* WORK ITEM
A verbatim copy is needed of the lines below from the one containing "padding:4px 6px; overflow:hidden;" up to and including the one containing "margin-top:6px; height:27px; justify-content:space-between;", excluding pictures.

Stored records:
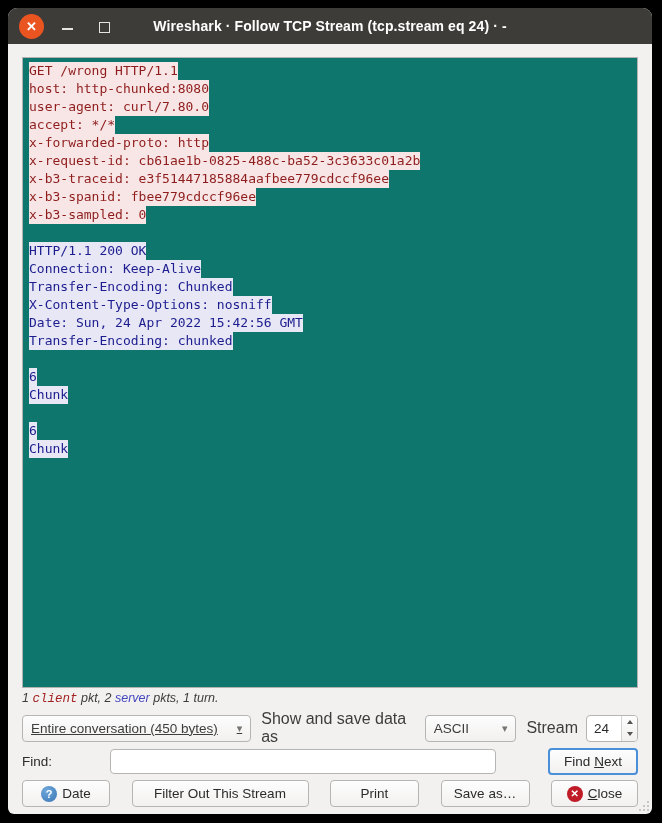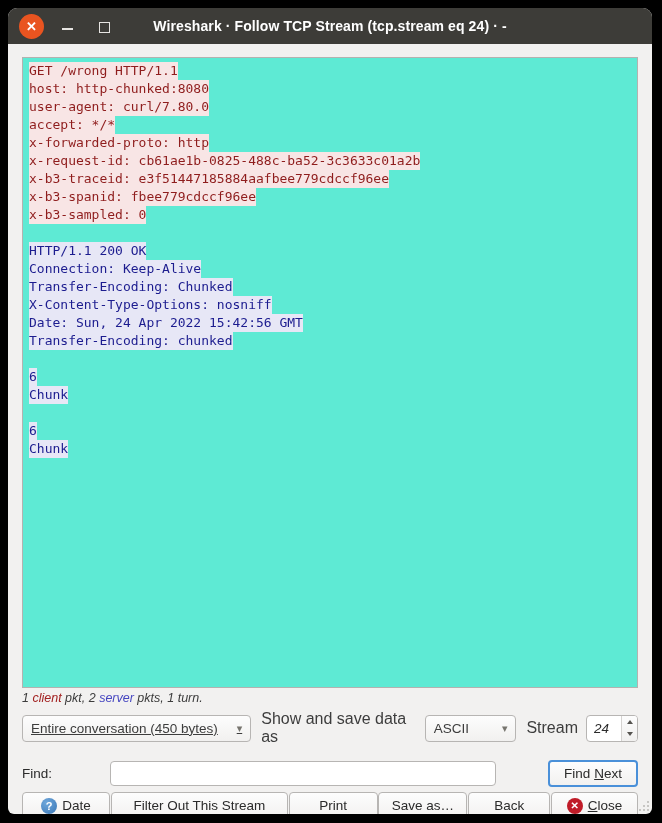--- a/index.html
+++ b/index.html
@@ -35,7 +35,7 @@
   .content { padding:13px 14px 0 14px; }
 
   .stream-box {
-    height:631px; background:#5eead4; border:1px solid #b4b2b0;
+    height:631px; background:#0f766e; border:1px solid #b4b2b0;
     padding:4px 6px; overflow:hidden;
     font-family:"DejaVu Sans Mono", monospace; font-size:13px; line-height:18px;
     white-space:pre;

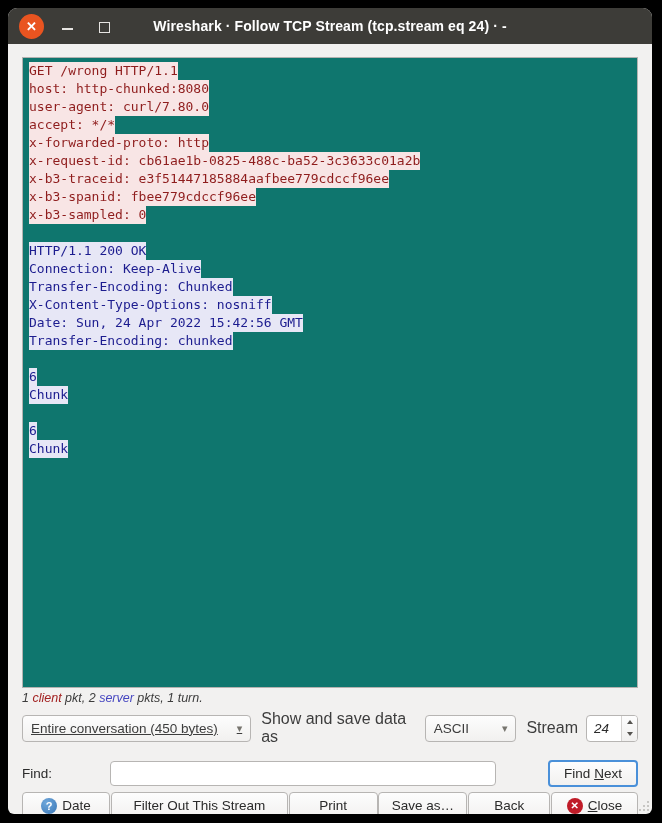--- a/index.html
+++ b/index.html
@@ -48,7 +48,7 @@
   .status-line {
     margin-top:3px; font-size:12.5px; font-style:italic; color:#3c3c3c; height:17px;
   }
-  .status-line .seg-client { color:var(--client-status,#a32222); }
+  .status-line .seg-client { color:var(--client-status,#a32222);font-family:Liberation Mono, monospace; }
   .status-line .seg-server { color:var(--server-status,#4646c0); }
 
   .row { display:flex; align-items:center; }

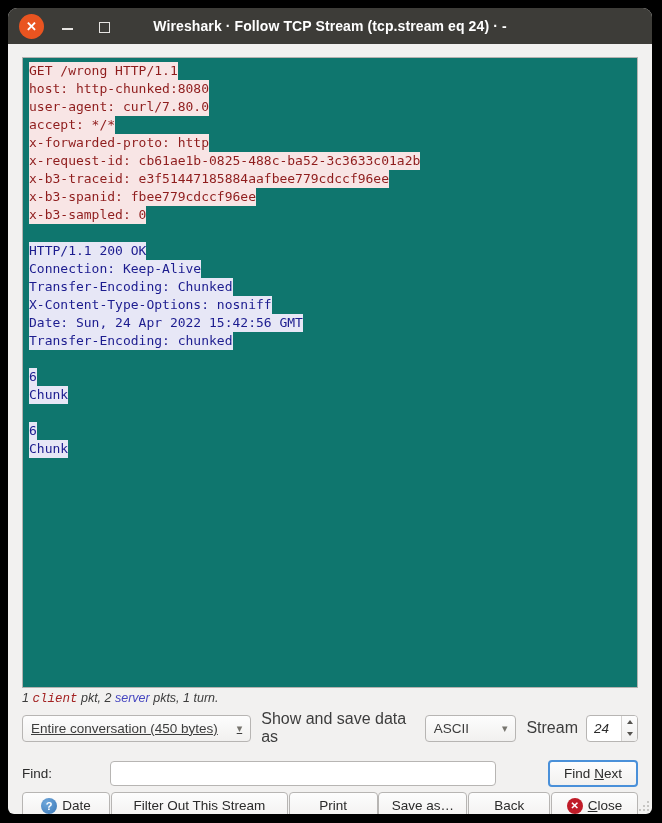--- a/index.html
+++ b/index.html
@@ -71,7 +71,7 @@
   .stream-group { margin-left:auto; display:flex; align-items:center;text-align:center; }
   .spinbox {
     width:52px; height:27px; border:1px solid #b7b5b3; border-radius:4px;
-    background:#fff; margin-left:8px; display:flex; overflow:hidden;font-style:italic;
+    background:#fff; margin-left:8px; display:flex; overflow:hidden;
   }
   .spin-value { flex:1; display:flex; align-items:center; padding-left:7px; font-size:13.5px; color:#2b2b2b; }
   .spin-arrows { width:16px; display:flex; flex-direction:column; border-left:1px solid #d5d3d1; background:linear-gradient(#fdfdfd,#f1f0ef); }

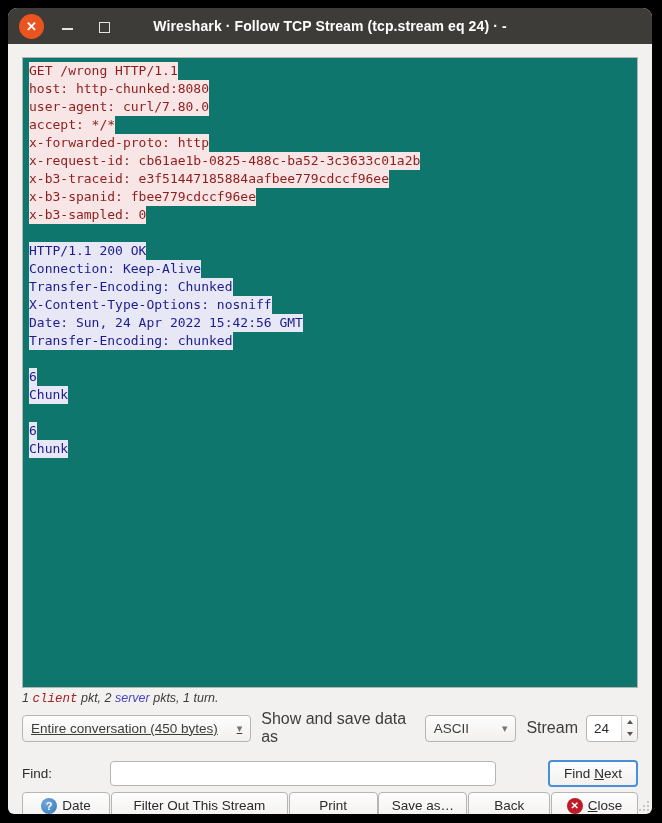--- a/index.html
+++ b/index.html
@@ -53,7 +53,7 @@
 
   .row { display:flex; align-items:center; }
   .controls-row { margin-top:6px; height:28px; }
-  .find-row { margin-top:18px; height:26px;gap:44px; }
+  .find-row { margin-top:6px; height:26px;gap:44px; }
   .buttons-row { margin-top:6px; height:27px; justify-content:space-between; }
 
   .combo {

* ANSWER
     padding:4px 6px; overflow:hidden;
     font-family:"DejaVu Sans Mono", monospace; font-size:13px; line-height:18px;
     white-space:pre;

--- a/index.html
+++ b/index.html
@@ -48,7 +48,7 @@
   .status-line {
     margin-top:3px; font-size:12.5px; font-style:italic; color:#3c3c3c; height:17px;
   }
-  .status-line .seg-client { color:var(--client-status,#a32222); }
+  .status-line .seg-client { color:var(--client-status,#a32222);font-family:Liberation Mono, monospace; }
   .status-line .seg-server { color:var(--server-status,#4646c0); }
 
   .row { display:flex; align-items:center; }

--- a/index.html
+++ b/index.html
@@ -71,7 +71,7 @@
   .stream-group { margin-left:auto; display:flex; align-items:center;text-align:center; }
   .spinbox {
     width:52px; height:27px; border:1px solid #b7b5b3; border-radius:4px;
-    background:#fff; margin-left:8px; display:flex; overflow:hidden;font-style:italic;
+    background:#fff; margin-left:8px; display:flex; overflow:hidden;
   }
   .spin-value { flex:1; display:flex; align-items:center; padding-left:7px; font-size:13.5px; color:#2b2b2b; }
   .spin-arrows { width:16px; display:flex; flex-direction:column; border-left:1px solid #d5d3d1; background:linear-gradient(#fdfdfd,#f1f0ef); }

--- a/index.html
+++ b/index.html
@@ -53,7 +53,7 @@
 
   .row { display:flex; align-items:center; }
   .controls-row { margin-top:6px; height:28px; }
-  .find-row { margin-top:18px; height:26px;gap:44px; }
+  .find-row { margin-top:6px; height:26px;gap:44px; }
   .buttons-row { margin-top:6px; height:27px; justify-content:space-between; }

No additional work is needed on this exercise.